In contrast to Python, Yo only accepts tabs \t for leading indent, and space is not allowed. In other words, space should not appear at the beginning of any line (except for a continuing physical line where all the leading whitespaces are ignored).
im_a_parent
im_a_child
im_a_grandchild
im_another_child
im_a_grandchild
Usually, for, while, if, else and function definition may start a new code block. The code block ends with an un-indent. In the above example im_a_child and im_another_child are at the same code indention level.
Yo is a statically and strongly typed programming language, which means the type for each variable, expression or function is determined at compile time and remain unchanged throughout the program.
Yo has an object-oriented model in which every value is an object and each operation is a method call. We have a pure and uniform object model in the sense that the traditional primitive values (integers, double-precision floating numbers) and functions are incorporated into the object model.
we will show the definition of type and list the built-in types which can be used as building blocks for the user-defined types. Type in Yo is a blueprint for objects, which resembles the concept of class in other languages such as C++, Java and Python.
Note
The concept of type in Yo resembles the class in other languages such as C++, Java and Python, which serves as the blueprint for objects. There are three kinds of types: value types, function types and the None type. For the sake of definition, we will mention function in this section, but the details will be covered in later sections.
In this section, we first list some built-in types as an introduction to our type system. Then we give the formal definition of type and show how users define types in their program.
Below we list the built-in types in Yo. As they are used as the building blocks for the program, Yo provides literals to initialize them conveniently in users’ source code. The operators on this types are covered in next section.

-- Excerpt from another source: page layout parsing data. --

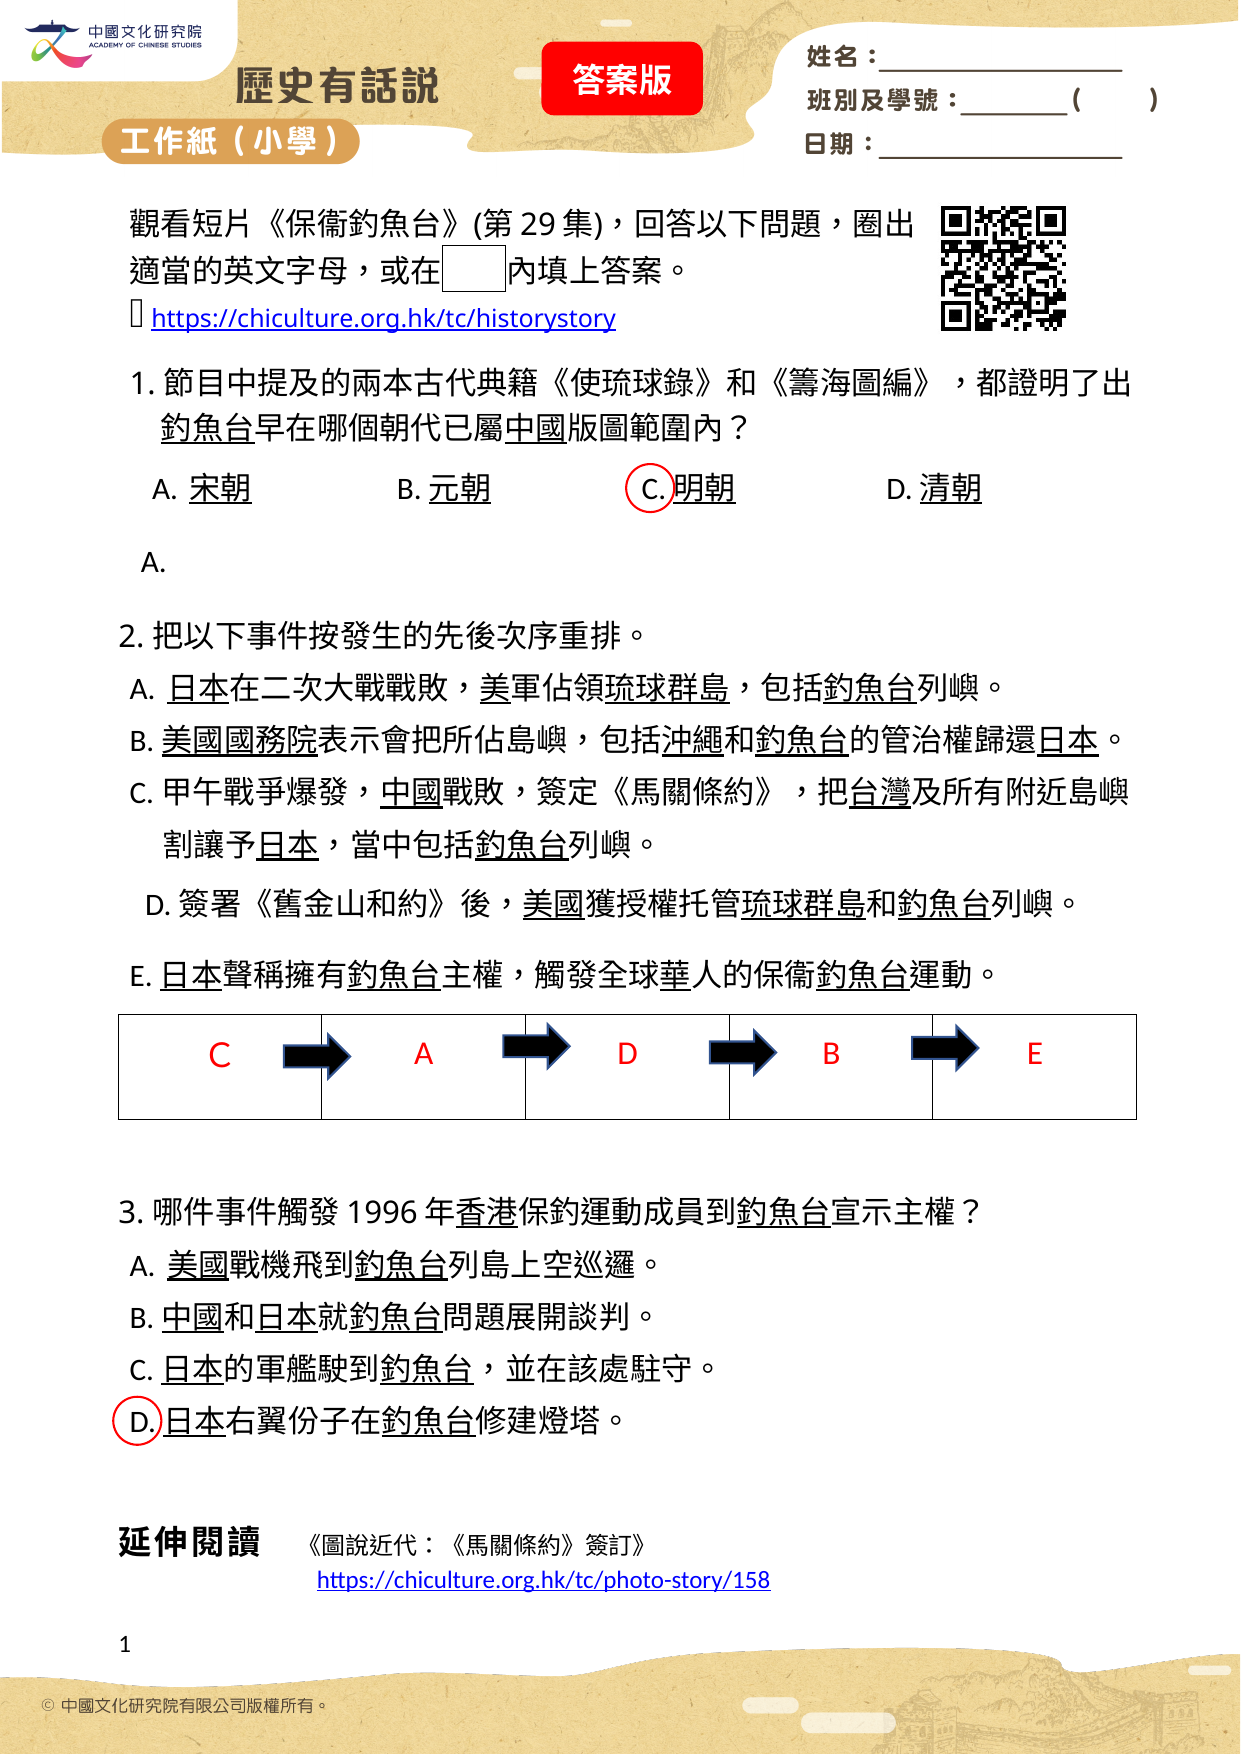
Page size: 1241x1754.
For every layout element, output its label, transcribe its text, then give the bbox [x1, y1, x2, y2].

table_cell B [730, 1015, 932, 1119]
table_header 美國戰機飛到釣魚台列島上空巡邏。 [118, 1233, 1154, 1285]
table_header [921, 190, 1122, 346]
table_cell Ｃ [119, 1015, 321, 1119]
text 2. 把以下事件按發生的先後次序重排。 [118, 611, 1108, 657]
table_cell B. 美國國務院表示會把所佔島嶼，包括沖繩和釣魚台的管治權歸還日本。 [118, 709, 1154, 761]
table_cell E. 日本聲稱擁有釣魚台主權，觸發全球華人的保衞釣魚台運動。 [118, 943, 1154, 1014]
picture [1, 0, 1239, 177]
table_cell A [322, 1015, 525, 1119]
table_cell C. 日本的軍艦駛到釣魚台，並在該處駐守。 [118, 1337, 1154, 1389]
table_cell B. 中國和日本就釣魚台問題展開談判。 [118, 1285, 1154, 1337]
picture [931, 196, 1075, 340]
table_cell D. 日本右翼份子在釣魚台修建燈塔。 [118, 1389, 1154, 1460]
table_cell [1096, 346, 1122, 599]
table_cell C. 甲午戰爭爆發，中國戰敗，簽定《馬關條約》，把台灣及所有附近島嶼割讓予日本，當中包括釣魚台列嶼。 [118, 761, 1154, 872]
text 延伸閱讀 《圖說近代：《馬關條約》簽訂》 https://chiculture.org.hk/tc/photo-story/158 [118, 1528, 1166, 1595]
table_header 觀看短片《保衞釣魚台》(第29集)，回答以下問題，圈出適當的英文字母，或在 內填上答案。 https://chiculture.org.hk/tc/historystory [118, 190, 921, 346]
table_header 日本在二次大戰戰敗，美軍佔領琉球群島，包括釣魚台列嶼。 [118, 657, 1154, 709]
table_cell E [933, 1015, 1136, 1119]
text 3. 哪件事件觸發1996年香港保釣運動成員到釣魚台宣示主權？ [118, 1187, 1108, 1233]
table_cell 1. 節目中提及的兩本古代典籍《使琉球錄》和《籌海圖編》，都證明了出 釣魚台早在哪個朝代已屬中國版圖範圍內？ [118, 346, 1096, 599]
picture [0, 1640, 1241, 1754]
table_cell D [526, 1015, 729, 1119]
table_cell D. 簽署《舊金山和約》後，美國獲授權托管琉球群島和釣魚台列嶼。 [118, 873, 1154, 943]
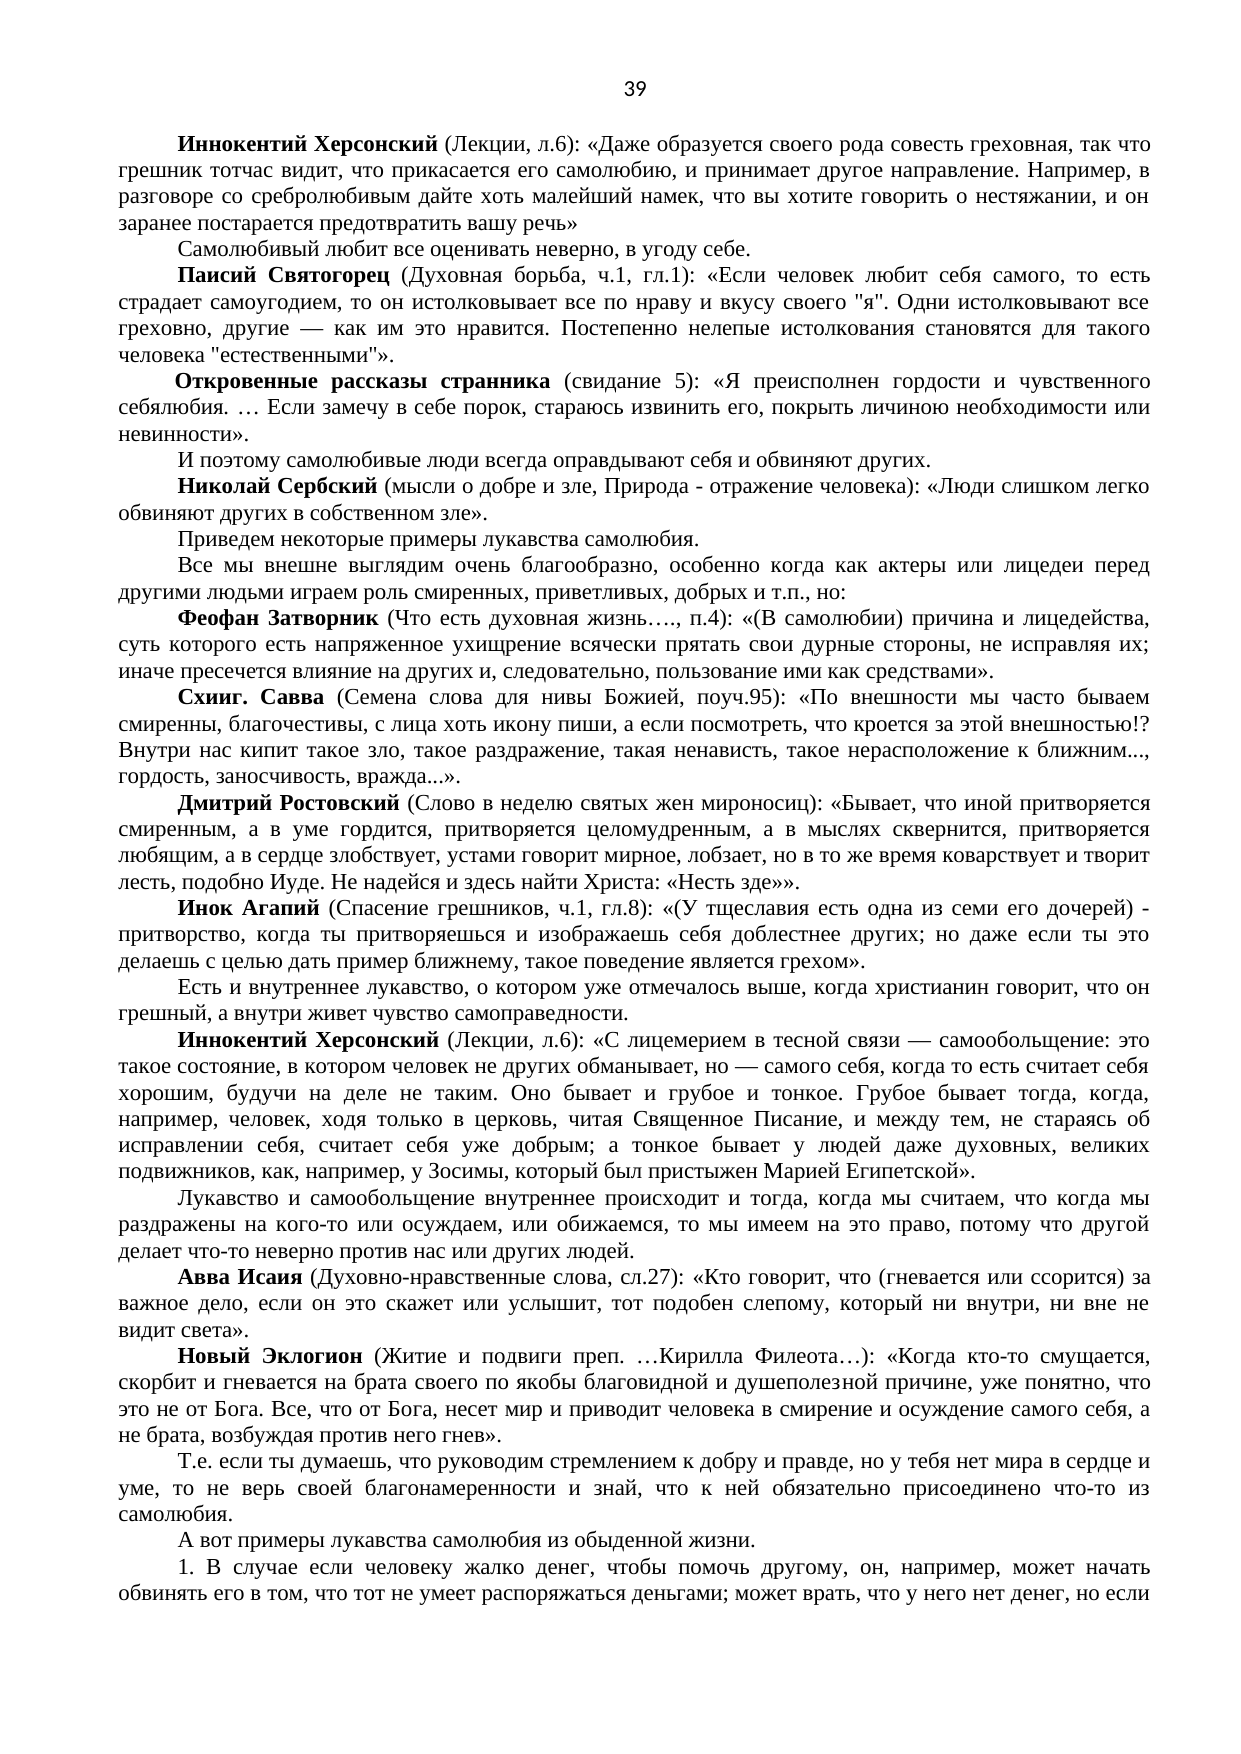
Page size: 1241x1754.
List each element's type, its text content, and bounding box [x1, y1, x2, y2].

Int 32-bit signed integral number, ranging from \(-2^31\) to \(2^31 - 1\). The literal has to be represented in decimal:
IntLiteral ::= [0-9]+
Note
A compile error will be generated if the Int literal exceeds range defined above.
Yo does not support the leading positive/negative sign (because in most cases, negative number would not be used). But user can still create negative numbers by subtracting from zero,for example 0-5, which is just``-5``.
Double 64-bit double-precision floating number. The literal is represented as follows:
DoubleLiteral ::= [0-9]*.[0-9]+
Note
Note that the dot and the fractional number is compulsory (otherwise it can be identified as Int. For example,``32.45 .5`` are of valid Double type.
Bool Binary value of either true or false
BoolLiteral ::= true | false
String A contiguous set of characters. The literal has zero or more characters enclosed in double quotes. A character can be a regular character or an escape sequence.
StringLiteral ::= “StringCharacter“
StringCharacter ::= [ˆ”\’] StringCharacter
| [ˆ”\’]
| EscapeSequence StringCharacter
| EscapeSequence
EscapeSequence ::= \b | \t | \n | \r | \” | \’ | \ \
Escape sequences are listed in Table below.
| Escape Sequence | Meaning |
|---|---|
| \b | Backspace |
| \t | Horizontal Tab |
| \n | New Line |
| \r | Carriage Return |
| \” | Double Quote |
| \’ | Single Quote |
| \ \ | Backslash |
Examples of valid String: "abc", "9j32 f0kca0", "Hello\nYo!"